In the beginning there was R. Or, S? I’ve heard that R actually rests on a foundation of C++ or Java. Anyway, then there was the tidyverse, sort of another whole programming language that rests in R (or a metastasizing cancer that has grown to dominate R, if you ask certain people, but I personally am a big fan). Now within the tidyverse was always ggplot2, which I have grown to rely on almost exclusively for plotting. Now ggplot2 itself has grown into an “ecosystem” of related programs and extensions. Here is a useful guide. I’ve always been interested in finding the really good ones for things like interactive charts (plotly) and animations (gganimate). And awesome as ggplot2 is, there are some things that are just clunky, like scales and legends (seriously, legends are a big pain point for me – I hope there is an extension out there that really streamlines legends). But I am also wary of using extensions that might be buggy or not updated/supported long term, which could make my code obsolete sooner. So I usually try to do things with ggplot2 proper first, and if that doesn’t work with a reasonable effort I will try one of the extensions. So this guide seems timely and useful.

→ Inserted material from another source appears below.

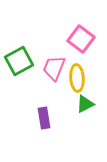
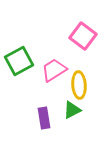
pink square: moved 2 px right, 3 px up
pink trapezoid: moved 2 px down; rotated 36 degrees clockwise
yellow ellipse: moved 2 px right, 7 px down
green triangle: moved 13 px left, 6 px down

updating the science on nuclear winter

Jeff Masters has a nice summary of the science on the global devastation of even a limited regional nuclear war. He starts with the accounts popularized by Carl Sagan and others in the 1980s, which really did move the needle on global public and political consciousness on the issue. There was also a 2008 paper about the global consequences of a relatively small India-Pakistan exchange. Since then the science has been updated several times, including using the latest climate models. The results are always bad, with even the limited regional war disrupting global agriculture for up to a decade and killing 2 billion people. It would just be cold, in the summer, where food is normally grown, for ten years. Human beings would starve on an unimaginable scale. By contrast, a huge volcanic eruption like the one in Indonesia in 1815 could cause a similar effect, but it would last only a few years. (Nonetheless, we should have a plan for that one, no? Something that happens every few hundred years is common and you have to have a plan for it!) This should probably be the #1 political issue no matter what else is going on. Where are the courageous leaders today?